*** EXCERPT Section Begins ***

\(2\) mole of an ideal gas at \(27°C\) temperature is expanded reversibly from \(2 L\) to \(20 L\). Find entropy change \((R = 2 cal/mol/K)\).

9.2

The correct answer is option 4. 9.2.

To find the entropy change (\(\Delta S\)) for the reversible isothermal expansion of an ideal gas, we can use the following formula:

\(\Delta S = nR \ln \frac{V_f}{V_i}\)

where:

\( n \) is the number of moles,

\( R \) is the gas constant,

\( V_f \) is the final volume,

\( V_i \) is the initial volume.

Given:

\( n = 2 \) moles,

\( T = 27^\circ \text{C} \) (though temperature remains constant and doesn't directly affect the calculation of entropy change for an isothermal process),

\( V_i = 2 \, \text{L} \),

\( V_f = 20 \, \text{L} \),

\( R = 2 \, \text{cal/mol/K} \).

*** EXCERPT Section Ends ***
*** ENTRIES SUPPLIED Section Begins ***

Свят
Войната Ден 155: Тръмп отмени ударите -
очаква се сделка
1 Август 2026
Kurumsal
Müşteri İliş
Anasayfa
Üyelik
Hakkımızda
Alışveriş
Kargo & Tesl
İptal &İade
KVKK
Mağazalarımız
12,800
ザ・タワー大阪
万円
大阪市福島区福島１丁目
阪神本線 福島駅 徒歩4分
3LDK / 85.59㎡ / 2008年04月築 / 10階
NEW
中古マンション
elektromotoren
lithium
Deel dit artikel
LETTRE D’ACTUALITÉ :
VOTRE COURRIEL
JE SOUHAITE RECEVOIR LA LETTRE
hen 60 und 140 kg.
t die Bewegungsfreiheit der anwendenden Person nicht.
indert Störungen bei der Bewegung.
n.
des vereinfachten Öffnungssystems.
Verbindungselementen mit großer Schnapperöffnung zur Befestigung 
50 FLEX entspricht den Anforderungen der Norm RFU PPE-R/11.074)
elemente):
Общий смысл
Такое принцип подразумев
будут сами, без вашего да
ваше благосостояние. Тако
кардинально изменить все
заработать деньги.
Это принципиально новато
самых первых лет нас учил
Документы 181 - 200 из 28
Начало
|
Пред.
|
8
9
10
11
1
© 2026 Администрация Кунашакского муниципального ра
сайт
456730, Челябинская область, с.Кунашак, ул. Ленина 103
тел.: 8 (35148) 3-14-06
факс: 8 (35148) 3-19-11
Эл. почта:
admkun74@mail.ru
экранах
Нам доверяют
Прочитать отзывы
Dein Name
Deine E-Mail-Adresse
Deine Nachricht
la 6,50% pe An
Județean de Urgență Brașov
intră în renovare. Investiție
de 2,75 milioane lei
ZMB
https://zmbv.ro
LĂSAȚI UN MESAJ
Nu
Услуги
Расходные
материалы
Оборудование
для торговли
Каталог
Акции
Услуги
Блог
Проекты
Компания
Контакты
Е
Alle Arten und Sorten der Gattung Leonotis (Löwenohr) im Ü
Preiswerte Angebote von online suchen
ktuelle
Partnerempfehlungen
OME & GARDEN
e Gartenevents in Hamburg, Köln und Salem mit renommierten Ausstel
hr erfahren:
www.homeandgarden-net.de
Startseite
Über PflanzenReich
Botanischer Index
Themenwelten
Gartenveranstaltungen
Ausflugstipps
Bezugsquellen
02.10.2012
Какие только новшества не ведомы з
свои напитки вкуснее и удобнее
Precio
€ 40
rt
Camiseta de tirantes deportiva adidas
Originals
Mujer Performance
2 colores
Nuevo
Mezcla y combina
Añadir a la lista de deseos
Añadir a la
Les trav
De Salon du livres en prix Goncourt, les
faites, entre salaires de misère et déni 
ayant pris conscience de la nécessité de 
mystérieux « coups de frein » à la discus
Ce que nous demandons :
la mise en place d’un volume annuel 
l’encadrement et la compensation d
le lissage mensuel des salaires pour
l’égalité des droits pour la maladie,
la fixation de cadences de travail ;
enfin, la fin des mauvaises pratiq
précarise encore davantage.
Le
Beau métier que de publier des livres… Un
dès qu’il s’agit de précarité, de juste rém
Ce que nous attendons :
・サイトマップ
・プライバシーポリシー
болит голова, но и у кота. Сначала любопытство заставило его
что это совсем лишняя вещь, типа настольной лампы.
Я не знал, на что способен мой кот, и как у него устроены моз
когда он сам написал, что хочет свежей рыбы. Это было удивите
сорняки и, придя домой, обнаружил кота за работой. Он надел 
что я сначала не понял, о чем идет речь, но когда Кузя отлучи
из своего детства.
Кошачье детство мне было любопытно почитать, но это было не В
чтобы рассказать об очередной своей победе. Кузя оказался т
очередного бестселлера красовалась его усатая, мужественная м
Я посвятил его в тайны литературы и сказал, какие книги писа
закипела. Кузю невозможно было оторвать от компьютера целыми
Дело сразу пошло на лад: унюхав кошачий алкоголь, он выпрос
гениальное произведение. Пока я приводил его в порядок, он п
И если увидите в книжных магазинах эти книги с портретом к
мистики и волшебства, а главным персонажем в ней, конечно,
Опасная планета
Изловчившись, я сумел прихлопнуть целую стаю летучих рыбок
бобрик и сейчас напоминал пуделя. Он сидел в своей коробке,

*** ENTRIES SUPPLIED Section Ends ***

● **WHAT TO DO**:
[1] List every quantity stated under "Given:" in the entropy-change solution, along with its value.
[2] Extend the entropy-change solution past its final line.
The entries above come from a separate source.

● **RESPONSES**:
[1]
- n = 2 moles
- T = 27 °C
- V_i = 2 L
- V_f = 20 L
- R = 2 cal/mol/K

[2]
Now, plug the values into the formula:

\(\Delta S = 2 \times 2 \, \text{cal/mol/K} \times \ln \frac{20}{2} \)

\(\Delta S = 4 \, \text{cal/K} \times \ln 10 \)

We need the natural logarithm of 10 (\(\ln 10\)):

\(\ln 10 \approx 2.3026 \)

Now, calculate \(\Delta S\):

\(\Delta S = 4 \, \text{cal/K} \times 2.3026 \)

\(\Delta S \approx 9.2104 \, \text{cal/K} \)

Rounding to one decimal place, we get:

\(\Delta S \approx 9.2 \, \text{cal/K}\)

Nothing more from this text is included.